Indeed, the State concedes that solicitation to deliver cocaine is not an offense under RCW 69.50 and is not itself subject to doubling under that chapter. Instead, the State argues that the underlying crime, delivery of cocaine, is subject to doubling since it is defined under RCW 69.50. Under this rationale, the statutory 10-year maximum sentence for delivery of cocaine is doubled to 20 years due to petitioner’s prior convictions; what was ostensibly a class B felony is transformed by the doubling provision of RCW 69.50.408 into a class A felony. Since the classification of solicitation under RCW Title 9A is ultimately determined by reference to classification of the underlying crime, see RCW 9A.28.020, the State argues the solicitation conviction is also transformed—from a class C felony to a class B felony. The maximum sentence for a class B felony is 10 years. Therefore, according to the State, petitioner’s sentence falls within the allowable range.
The State’s position, however, is foreclosed by the plain language of RCW 9.94A.035, which explicitly requires classification of felonies not defined under RCW Title 9A to be calculated by the maximum sentence as if “upon a first conviction of such felony.” This makes sense, since classification of any felony is not determined by reference to the particular defendant’s criminal history but by the nature of the offense generally. Here, the maximum sentence for a first conviction of delivery of cocaine is 10 years, a class B felony. RCW 69.50.401(a)(l)(i); RCW
Accordingly, we hold the sentencing doubling provisions of RCW 69.50.408 do not apply, either directly or indirectly, to convert the statutory maximum for petitioner’s present conviction from 5 years into 10 years.

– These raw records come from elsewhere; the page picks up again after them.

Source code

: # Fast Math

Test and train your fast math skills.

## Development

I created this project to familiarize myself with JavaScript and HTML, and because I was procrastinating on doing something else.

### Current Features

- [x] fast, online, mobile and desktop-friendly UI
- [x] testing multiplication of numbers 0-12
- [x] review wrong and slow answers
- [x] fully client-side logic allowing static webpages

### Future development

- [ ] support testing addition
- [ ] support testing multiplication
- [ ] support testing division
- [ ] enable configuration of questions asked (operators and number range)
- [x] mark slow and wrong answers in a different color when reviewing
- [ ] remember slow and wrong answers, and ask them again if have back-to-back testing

The petition is granted. Reversed and remanded with instructions to resentence petitioner to a term not to exceed five years, with credit for time served.

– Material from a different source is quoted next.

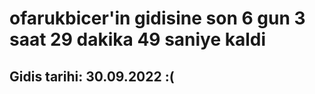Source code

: # ofarukbicer'in gidisine son 6 gun 3 saat 29 dakika 49 saniye kaldi

## Gidis tarihi: 30.09.2022 :(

Guy, C.J., and Durham, Smith, Madsen, Alexander, Tal-madge, Sanders, and Ireland, JJ., concur.
Reconsideration denied June 29, 1999.
Petitioner’s sentence was calculated under RCW 9.94A.410 (standard range sentence for inchoate offenses is calculated at 75 percent of the standard range for the completed offense). See also RCW 9.94A.310(2) (same). Here, petitioner’s offender score and the seriousness level of the completed offense of delivery of cocaine yielded a standard range sentence of 108-144 months for the completed crime. Thus, petitioner’s presumptive sentence for solicitation to deliver cocaine was 81-108 months. However, where the presumptive standard range “exceeds the statutory maximum sentence for the offense, the statutory maximum sentence shall be the presumptive sentence.” RCW 9.94A.420. Since the maximum sentence for solicitation to deliver cocaine is 5 years, petitioner’s presumptive sentence should have been 60 months rather than 81-108 months.
Based on our disposition of this case, we need not address the Court of Appeals’ holding “that RCW 69.50.408 is neither discretionary nor a sentence enhancement but rather a provision that automatically doubles the statutory maximum sentence for convictions under RCW 69.50 when the defendant has a prior conviction under that statute.” Hopkins, 89 Wn. App. at 203.
Under prevailing law, petitioner would arguably be better off being sentenced under RCW 69.50. See Mendoza, 63 Wn. App. at 376-78 (Because RCW 69.50 includes no sentencing directions such as those contained in RCW 9.94A.410 and RCW 9.94A.310(2), it is impossible to determine the seriousness level of inchoate crimes charged under RCW 69.50. Therefore, RCW 9.94A.120(6) [now RCW 9.94A.120(7)] must apply. Under that statute, sentences for “unranked” offenses may not generally exceed 12 months.